══ EXERCISE PASSAGE
Objections to vast ages of earth

but this is the problem: we cant know what happened in the past. in the past several methods gave a 100my result. but now its chaged to 4.5 bilion. so how do we know that this age is true?

The RATE team have been totally discredit by members of their own team. RATE results are wrong.
Radiological dating with today’s technology is accurate to under 0.1%.

For the simple reason that older methods (e.g. salt in the ocean) have far, far greater uncertainties, and are based on rates that are much harder to measure and that fluctuate wildly over time.

By contrast, modern methods are based on processes whose time-invariance has been established rigorously both theoretically and experimentally. Concordance between different dating methods whose assumptions are independent of each other provides solid evidence that those assumptions are valid, and sets numerical limits on the effects that those assumptions can have on the results.

Could you cite a source for this please? As far as I can tell, they’re sticking to their guns. Also, are you saying that they are wrong in saying that isochron discordances happen at all? That’s not what I’ve been reading in the reviews of the RATE project (e.g. this one).
════
» TASK INSTRUCTIONS:
- a) In the discussion of the earth's age, how accurate is radiological dating with today's technology said to be?
- b) Reproduce the earth-age discussion between "Objections to vast" and "to under 0.1%.", inclusive.
The lines that follow have no role here.
══ EXCERPTED RECORDS
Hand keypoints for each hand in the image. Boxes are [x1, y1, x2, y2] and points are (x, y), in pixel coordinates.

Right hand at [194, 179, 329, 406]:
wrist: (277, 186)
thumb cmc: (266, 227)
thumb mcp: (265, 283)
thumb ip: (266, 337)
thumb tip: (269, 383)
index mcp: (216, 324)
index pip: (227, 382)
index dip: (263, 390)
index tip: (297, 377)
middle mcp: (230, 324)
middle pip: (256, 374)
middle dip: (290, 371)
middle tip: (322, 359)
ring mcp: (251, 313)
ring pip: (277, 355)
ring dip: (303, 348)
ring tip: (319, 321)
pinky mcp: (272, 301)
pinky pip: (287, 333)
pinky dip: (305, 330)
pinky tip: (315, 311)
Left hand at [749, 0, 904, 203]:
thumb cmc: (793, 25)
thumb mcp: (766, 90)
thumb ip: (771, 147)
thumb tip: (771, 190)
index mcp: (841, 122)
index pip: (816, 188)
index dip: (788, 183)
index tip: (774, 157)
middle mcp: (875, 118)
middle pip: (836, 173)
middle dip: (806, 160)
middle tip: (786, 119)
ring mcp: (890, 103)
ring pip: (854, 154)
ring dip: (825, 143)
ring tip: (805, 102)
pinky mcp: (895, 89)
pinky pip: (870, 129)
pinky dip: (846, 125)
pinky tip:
════
» SOLUTIONS FOR EACH TASK:
- a) It is accurate to under 0.1%.

- b)
Objections to vast ages of earth

but this is the problem: we cant know what happened in the past. in the past several methods gave a 100my result. but now its chaged to 4.5 bilion. so how do we know that this age is true?

The RATE team have been totally discredit by members of their own team. RATE results are wrong.
Radiological dating with today’s technology is accurate to under 0.1%.